• Instructions for the task
Can you set out every line of the listing below as a Markdown table, with a Row column for its number and a Line column for its text, skipping any blank lines?
── Task material
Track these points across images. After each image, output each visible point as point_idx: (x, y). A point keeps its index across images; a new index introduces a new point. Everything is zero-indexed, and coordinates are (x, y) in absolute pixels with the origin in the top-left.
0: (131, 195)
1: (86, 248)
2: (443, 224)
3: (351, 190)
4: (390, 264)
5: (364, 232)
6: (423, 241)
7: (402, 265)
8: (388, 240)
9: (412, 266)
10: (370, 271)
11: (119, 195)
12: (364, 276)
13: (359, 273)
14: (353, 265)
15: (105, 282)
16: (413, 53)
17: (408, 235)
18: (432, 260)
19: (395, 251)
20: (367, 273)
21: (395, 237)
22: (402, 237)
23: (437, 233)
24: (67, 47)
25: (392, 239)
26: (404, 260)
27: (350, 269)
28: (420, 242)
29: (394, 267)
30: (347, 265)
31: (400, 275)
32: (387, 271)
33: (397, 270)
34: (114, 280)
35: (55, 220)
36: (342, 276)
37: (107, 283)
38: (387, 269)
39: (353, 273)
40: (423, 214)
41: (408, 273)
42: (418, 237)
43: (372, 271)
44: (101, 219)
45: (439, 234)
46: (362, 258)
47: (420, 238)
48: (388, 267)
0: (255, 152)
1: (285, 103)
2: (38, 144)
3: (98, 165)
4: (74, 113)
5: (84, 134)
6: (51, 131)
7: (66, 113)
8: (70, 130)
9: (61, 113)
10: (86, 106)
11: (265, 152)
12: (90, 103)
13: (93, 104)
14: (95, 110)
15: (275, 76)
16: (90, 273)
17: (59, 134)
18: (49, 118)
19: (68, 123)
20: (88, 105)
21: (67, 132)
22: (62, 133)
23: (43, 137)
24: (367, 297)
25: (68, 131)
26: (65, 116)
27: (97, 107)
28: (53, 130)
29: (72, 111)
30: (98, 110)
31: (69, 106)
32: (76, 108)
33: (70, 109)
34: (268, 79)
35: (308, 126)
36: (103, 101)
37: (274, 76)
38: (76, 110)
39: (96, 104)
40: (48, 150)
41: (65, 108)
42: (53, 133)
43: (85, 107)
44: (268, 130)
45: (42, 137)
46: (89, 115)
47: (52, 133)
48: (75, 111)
────
• Expected output
| Row | Line |
|---|---|
| 1 | Track these points across images. After each image, output each visible point as point_idx: (x, y). A point keeps its index across images; a new index introduces a new point. Everything is zero-indexed, and coordinates are (x, y) in absolute pixels with the origin in the top-left. |
| 2 | 0: (131, 195) |
| 3 | 1: (86, 248) |
| 4 | 2: (443, 224) |
| 5 | 3: (351, 190) |
| 6 | 4: (390, 264) |
| 7 | 5: (364, 232) |
| 8 | 6: (423, 241) |
| 9 | 7: (402, 265) |
| 10 | 8: (388, 240) |
| 11 | 9: (412, 266) |
| 12 | 10: (370, 271) |
| 13 | 11: (119, 195) |
| 14 | 12: (364, 276) |
| 15 | 13: (359, 273) |
| 16 | 14: (353, 265) |
| 17 | 15: (105, 282) |
| 18 | 16: (413, 53) |
| 19 | 17: (408, 235) |
| 20 | 18: (432, 260) |
| 21 | 19: (395, 251) |
| 22 | 20: (367, 273) |
| 23 | 21: (395, 237) |
| 24 | 22: (402, 237) |
| 25 | 23: (437, 233) |
| 26 | 24: (67, 47) |
| 27 | 25: (392, 239) |
| 28 | 26: (404, 260) |
| 29 | 27: (350, 269) |
| 30 | 28: (420, 242) |
| 31 | 29: (394, 267) |
| 32 | 30: (347, 265) |
| 33 | 31: (400, 275) |
| 34 | 32: (387, 271) |
| 35 | 33: (397, 270) |
| 36 | 34: (114, 280) |
| 37 | 35: (55, 220) |
| 38 | 36: (342, 276) |
| 39 | 37: (107, 283) |
| 40 | 38: (387, 269) |
| 41 | 39: (353, 273) |
| 42 | 40: (423, 214) |
| 43 | 41: (408, 273) |
| 44 | 42: (418, 237) |
| 45 | 43: (372, 271) |
| 46 | 44: (101, 219) |
| 47 | 45: (439, 234) |
| 48 | 46: (362, 258) |
| 49 | 47: (420, 238) |
| 50 | 48: (388, 267) |
| 51 | 0: (255, 152) |
| 52 | 1: (285, 103) |
| 53 | 2: (38, 144) |
| 54 | 3: (98, 165) |
| 55 | 4: (74, 113) |
| 56 | 5: (84, 134) |
| 57 | 6: (51, 131) |
| 58 | 7: (66, 113) |
| 59 | 8: (70, 130) |
| 60 | 9: (61, 113) |
| 61 | 10: (86, 106) |
| 62 | 11: (265, 152) |
| 63 | 12: (90, 103) |
| 64 | 13: (93, 104) |
| 65 | 14: (95, 110) |
| 66 | 15: (275, 76) |
| 67 | 16: (90, 273) |
| 68 | 17: (59, 134) |
| 69 | 18: (49, 118) |
| 70 | 19: (68, 123) |
| 71 | 20: (88, 105) |
| 72 | 21: (67, 132) |
| 73 | 22: (62, 133) |
| 74 | 23: (43, 137) |
| 75 | 24: (367, 297) |
| 76 | 25: (68, 131) |
| 77 | 26: (65, 116) |
| 78 | 27: (97, 107) |
| 79 | 28: (53, 130) |
| 80 | 29: (72, 111) |
| 81 | 30: (98, 110) |
| 82 | 31: (69, 106) |
| 83 | 32: (76, 108) |
| 84 | 33: (70, 109) |
| 85 | 34: (268, 79) |
| 86 | 35: (308, 126) |
| 87 | 36: (103, 101) |
| 88 | 37: (274, 76) |
| 89 | 38: (76, 110) |
| 90 | 39: (96, 104) |
| 91 | 40: (48, 150) |
| 92 | 41: (65, 108) |
| 93 | 42: (53, 133) |
| 94 | 43: (85, 107) |
| 95 | 44: (268, 130) |
| 96 | 45: (42, 137) |
| 97 | 46: (89, 115) |
| 98 | 47: (52, 133) |
| 99 | 48: (75, 111) |